Orateur
Description
Distributionally robust optimization is used to solve decision making problems under uncertainty where the distribution of the uncertain data is itself ambiguous. While several tractable models have been proposed for continuous uncertainty using a convex ambiguity set, fewer results are known for discrete uncertainty. In this work, we identify a class of distributionally robust optimization problems with discrete uncertainty that are solvable in polynomial time by viewing it through the lens of submodularity. Towards this, we define a submodular ambiguity set which specifies upper bounds on the expected values of a finite set of submodular functions of the random vector. With univariate and bivariate discrete random variables, we develop a polynomial sized linear program to solve the problem of computing the sharpest upper bound on the expectation of the maximum of affine functions over this ambiguity set.
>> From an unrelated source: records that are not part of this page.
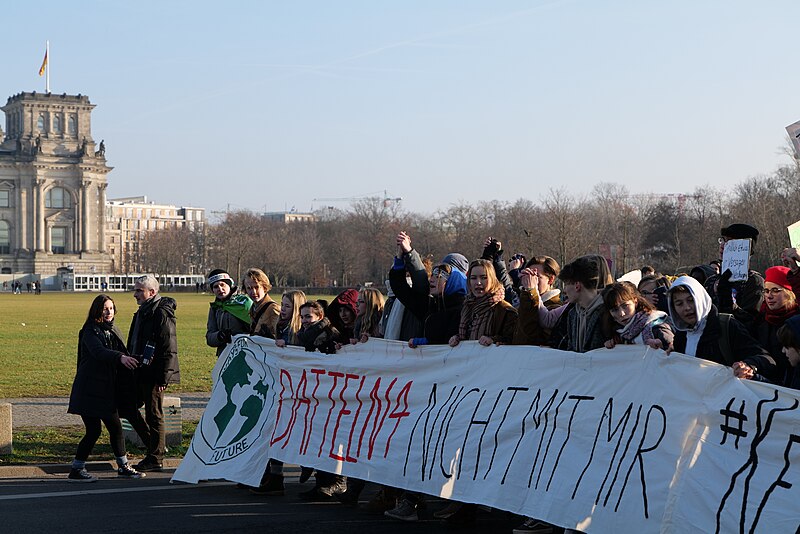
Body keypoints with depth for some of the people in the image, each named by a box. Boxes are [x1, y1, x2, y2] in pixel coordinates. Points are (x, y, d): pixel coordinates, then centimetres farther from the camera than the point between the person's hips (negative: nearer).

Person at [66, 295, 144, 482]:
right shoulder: (91, 332, -12)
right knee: (93, 430, -8)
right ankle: (76, 470, 2)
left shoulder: (112, 330, 13)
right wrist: (120, 357, -46)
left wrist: (130, 359, -2)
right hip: (90, 388, -8)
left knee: (115, 427, 11)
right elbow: (99, 351, -31)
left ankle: (123, 467, 22)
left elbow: (121, 352, 17)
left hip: (106, 388, 8)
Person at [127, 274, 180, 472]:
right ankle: (156, 446, 22)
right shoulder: (142, 312, 15)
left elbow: (169, 349, -19)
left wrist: (162, 377, -21)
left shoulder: (162, 314, -15)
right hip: (140, 373, 10)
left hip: (154, 374, -10)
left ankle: (155, 459, 9)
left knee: (154, 415, -1)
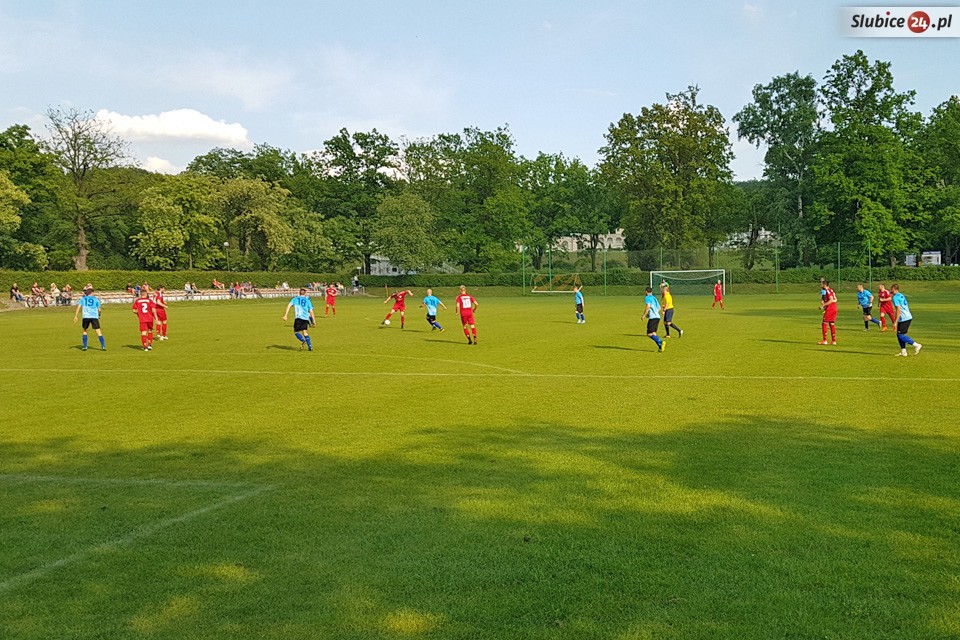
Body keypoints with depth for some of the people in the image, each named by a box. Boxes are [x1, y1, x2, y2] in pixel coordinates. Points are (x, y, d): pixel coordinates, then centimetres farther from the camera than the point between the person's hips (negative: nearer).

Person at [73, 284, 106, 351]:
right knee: (98, 331, -4)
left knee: (84, 330, 19)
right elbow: (99, 310, 8)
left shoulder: (83, 299, 12)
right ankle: (103, 346, -13)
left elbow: (78, 307, 0)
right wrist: (99, 315, 28)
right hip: (94, 317, -1)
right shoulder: (96, 299, 11)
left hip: (86, 317, 1)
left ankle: (85, 346, 15)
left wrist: (75, 316, -2)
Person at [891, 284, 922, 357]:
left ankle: (917, 345, -9)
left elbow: (898, 310, -18)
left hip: (904, 319, -9)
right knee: (899, 335, 12)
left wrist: (895, 322, -17)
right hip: (908, 317, 9)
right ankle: (903, 352, 10)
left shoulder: (895, 297, -11)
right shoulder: (902, 296, 17)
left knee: (900, 335, -6)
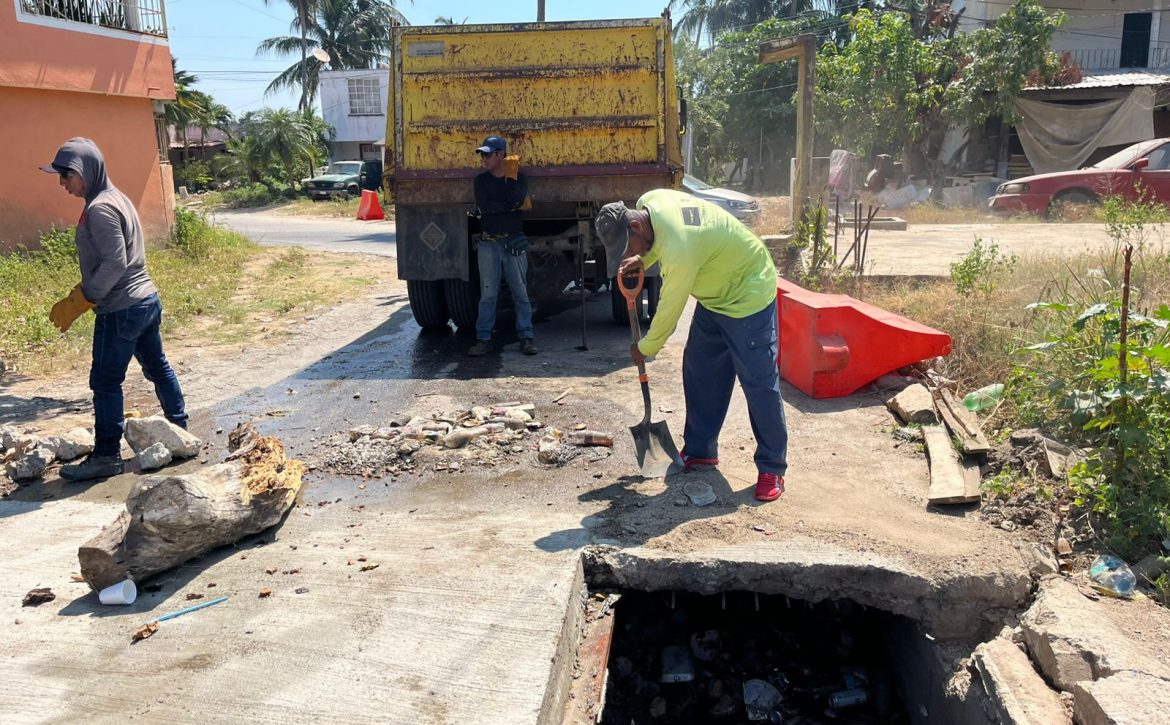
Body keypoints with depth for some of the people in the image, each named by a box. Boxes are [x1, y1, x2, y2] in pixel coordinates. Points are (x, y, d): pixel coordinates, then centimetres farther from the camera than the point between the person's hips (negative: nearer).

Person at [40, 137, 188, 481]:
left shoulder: (99, 209, -17)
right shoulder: (115, 197, 13)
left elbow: (114, 263, -23)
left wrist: (78, 303, -17)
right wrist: (79, 297, 14)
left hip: (122, 310, -10)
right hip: (147, 301, 10)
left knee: (105, 382, -1)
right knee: (157, 367, 18)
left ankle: (106, 456, 6)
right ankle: (180, 429, 29)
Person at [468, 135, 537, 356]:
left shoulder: (519, 178, 3)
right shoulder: (481, 180, 7)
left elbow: (516, 201, -16)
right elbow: (483, 206, -9)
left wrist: (511, 177, -10)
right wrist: (509, 206, -6)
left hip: (514, 242, -1)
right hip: (488, 243, 1)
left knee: (521, 292, 1)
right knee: (487, 294, 1)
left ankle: (526, 337, 5)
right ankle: (483, 339, 4)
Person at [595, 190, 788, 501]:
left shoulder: (680, 250, -36)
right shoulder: (648, 202, -10)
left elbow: (669, 310, -22)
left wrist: (645, 348, -5)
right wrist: (642, 260, -5)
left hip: (747, 295, -10)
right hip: (715, 294, 10)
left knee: (759, 382, -8)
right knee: (698, 371, 10)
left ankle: (772, 468, 1)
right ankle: (701, 450, 21)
We showcase the modeling power of the submodular ambiguity set by considering upper bounds on the Wasserstein distances between pairs of random variables while incorporating univariate marginal information and demonstrating the breadth of correlations that can be accommodated. Even with continuous uncertainty, this ambiguity set can incorporate information on the random variables that goes beyond existing models at the expense of implementing pseudo-polynomial time algorithms. Our results show that the submodular ambiguity set supplements the convex ambiguity set, both in terms of modeling and computation.